The lawsuit alleged that Voya set the Crediting Rate “well below the internal rate of return (IRR) on the plan’s deposits to the SVAs, guaranteeing a substantial profit for itself through both the retention of the spread between the two rates and/or the use of the spread for its own purposes.” Further, the lawsuit suggested, “Voya does not disclose to its retirement plan clients and their respective participants the amount of the spread, so it collects hundreds of millions of dollars annually in undisclosed compensation.”

As laid out in the district court decision, important to the outcome of this case is that Ms. Dezelan “does not allege that she has withdrawn money from the Separate Account or receives annuities from Voya. Rather, her allegations concern the accumulation phase of her Plan’s Contract. She alleges that Voya breached its fiduciary duties to the Plan during this period, reducing the amount of Plan funds that would eventually be available for her to withdraw.”

The decision further clarifies: “Ms. Dezelan makes three claims against Voya. The essence of all three claims is that Voya unlawfully profited by setting the Crediting Rate for its stable value funds for its own benefit. First, Ms. Dezelan alleges that Voya violated Section 406(a)(1)(C) of ERISA, which provides that a fiduciary shall not cause a plan to engage in a transaction if it knows that the transaction constitutes direct or indirect furnishing of goods or services by a party in interest to a plan. … Second, she argues that Voya violated Section 406(b)(1) of the law, which prohibits a fiduciary from dealing with plan assets in his own interest or for his own account. … Finally, she argues that Voya breached the fiduciary duties it owed to the Plan, in violation of Section 404(a)(1).”

NEXT: Voya’s successful counter arguments 

Against these arguments, Voya countered that Ms. Dezelan’s claims concerning its general account stable value funds should be dismissed because she does not in fact have standing to bring the claims: “Ms. Dezelan lacks standing because Voya did not offer general account products to her Plan, and because she cannot bring this claim on behalf of purported class-members who did invest in these products … Voya also moves to dismiss Ms. Dezelan’s claims concerning the Separate Account product in which she invested, arguing that she fails to state a claim upon which relief may be granted.”

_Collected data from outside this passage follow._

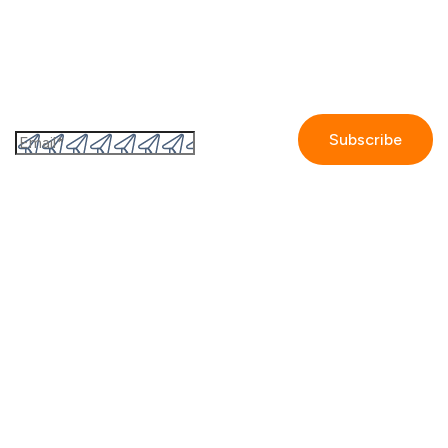
Abonner til GetAccepts nyhedsbrev
By submitting this form I accept the
Privacy policy.
Company
Contact us
Partners
Our story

In short, the court agrees with Voya’s take. Here is how the broad strokes of the decision are explained: “Voya argues that Ms. Dezelan’s claims concerning its general account stable value funds should be dismissed because it did not offer any general account products in the Cedars Sinai Plan, and because Ms. Dezelan does not have standing to pursue claims concerning plans in which she did not participate. Ms. Dezelan responds that courts routinely certify classes, brought by plaintiffs who did not purchase every product encompassed within a class definition … Because she has standing to bring her own claims against Voya, Ms. Dezelan argues, she can represent class-members who purchased general account products, even if she herself did not. The Court agrees with Voya. Ms. Dezelan does not have standing to bring her claims concerning Voya’s general account products. She also does not have class standing to bring these claims on behalf of potential class members who invested in those products.”

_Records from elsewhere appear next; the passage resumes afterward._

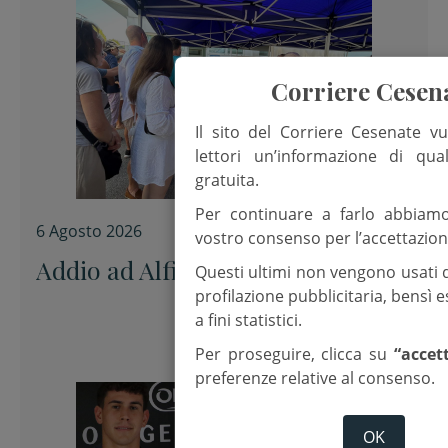
Corriere Cesen
Il sito del Corriere Cesenate vu
lettori un’informazione di qua
gratuita.
Per continuare a farlo abbiam
6 Agosto 2026
vostro consenso per l’accettazion
Addio ad Alfiero “uno di noi”
Questi ultimi non vengono usati 
profilazione pubblicitaria, bensì
a fini statistici.
Per proseguire, clicca su
“accet
preferenze relative al consenso.
OK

The decision goes into significant detail regarding the court’s move to dismiss, highlighting the theme that to successfully bring an ERISA suit to trial, a plaintiff “must demonstrate both constitutional standing and a cause of action under ERISA.”

“To demonstrate constitutional standing,” the decision explains, “the plaintiff must have (1) suffered an injury-in-fact; (2) there must be a causal connection between the injury and the conduct at issue; and (3) the injury must be likely to be redressed by a favorable decision … Because Ms. Dezelan did not own any general account stable value funds, she cannot show that any of Voya’s alleged misdeeds concerning those funds caused her to suffer a distinct and palpable injury, and therefore lacks standing to bring all three causes of action to the extent that they relate to those products.”

The decision clarifies that Ms. Dezelan importantly “does not dispute Voya’s contention that it did not offer a general account stable value fund through the Cedars Sinai Plan. While her Complaint concerns hypothetical general account products, she does not allege that she was a participant, beneficiary or fiduciary of a general account stable value fund, and therefore does not have standing to bring claims concerning these products.”